Сила мгновенных решений. Интуиция как навык - Малкольм Гладуэлл
Шрифт:
Интервал:
Закладка:
Чтение мыслей – способность, совершенствуемая практикой. Силван Томкинс, один из величайших специалистов в этой области, настаивал на обязательной практике. Он взял годичный отпуск в Принстоне, когда родился его сын Марк. Он оставался в своем доме в Джерси-Шор, всматриваясь в лицо своего сынишки долго и внимательно, выявляя знаки эмоций – циклы интереса, радости, печали и гнева, мелькавшие на лице младенца в самые первые месяцы его жизни. Он составил коллекцию из тысяч фотографий человеческих лиц со всеми мыслимыми выражениями и научился понимать логику бороздок, морщинок и складок, обеспечивающих тонкое различие между состояниями перед улыбкой или плачем.
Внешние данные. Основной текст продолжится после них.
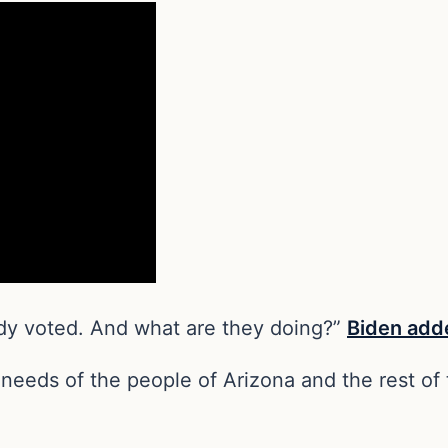
ady voted. And what are they doing?”
Biden add
e needs of the people of Arizona and the rest o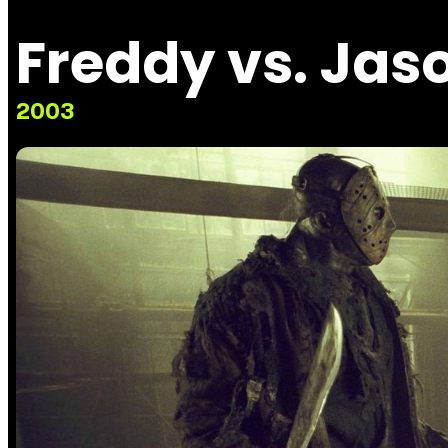
Freddy vs. Jas
2003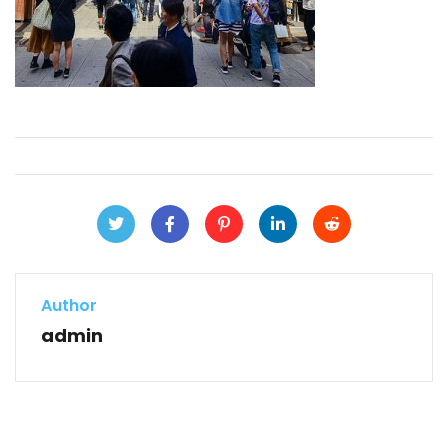
Author
admin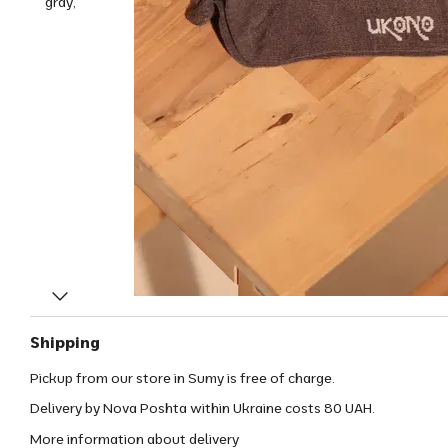
Shipping
Pickup from our store in Sumy is free of charge.
Delivery by Nova Poshta within Ukraine costs 80 UAH.
More information about delivery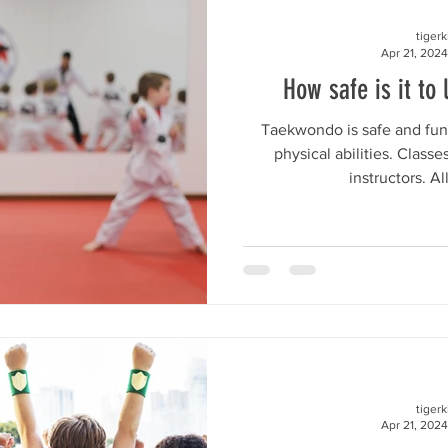
tiger
Apr 21, 2024
How safe is it to 
Taekwondo is safe and fun 
physical abilities. Class
instructors. Al
tiger
Apr 21, 2024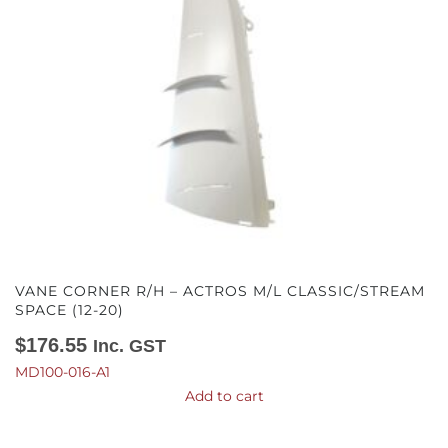
VANE CORNER R/H – ACTROS M/L CLASSIC/STREAM
SPACE (12-20)
$
176.55
Inc. GST
MD100-016-A1
Add to cart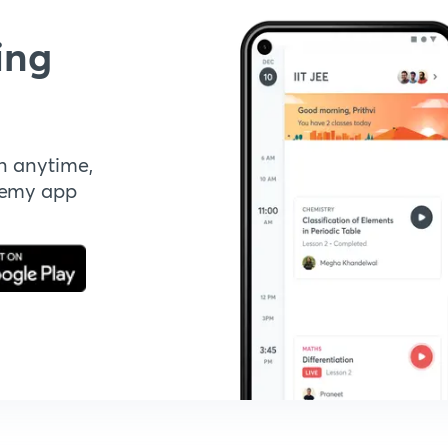
ing
n anytime,
demy app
Пол Экман разработал серию простых тестов на способность к чтению мыслей; в одном из них он воспроизводит короткую запись с дюжиной людей, утверждающих, будто они совершили нечто, чего на самом деле не совершали. Участники эксперимента должны были вычислить, кто из этих людей говорит неправду. Тесты оказались на удивление трудными. Большинство участников в конечном итоге полагаются на догадку. У кого же получается лучше всех? У людей, которые практиковались. Например, люди, перенесшие апоплексический удар и утратившие способность говорить, – просто виртуозы, поскольку их недостаток вынуждает их быть внимательнее к информации, отраженной на лицах. Люди, пережившие трудное детство, тоже справляются очень хорошо; как и перенесшие апоплексический удар, они вынуждены были осваивать трудное искусство чтения мыслей, в их случае – мыслей пьющих или жестоких родителей. Пол Экман проводит семинары для офицеров полиции, на которых учит улучшить способности к чтению мыслей. Даже в результате получасовой практики, как он утверждает, люди могут стать специалистами в распознавании микровыражений. «У меня есть учебная пленка, и людям она нравится, – говорит Экман. – Они начинают ее смотреть и не распознают ни одного выражения лица. Через тридцать пять минут они распознают их все. Это говорит о том, что этому навыку можно научиться».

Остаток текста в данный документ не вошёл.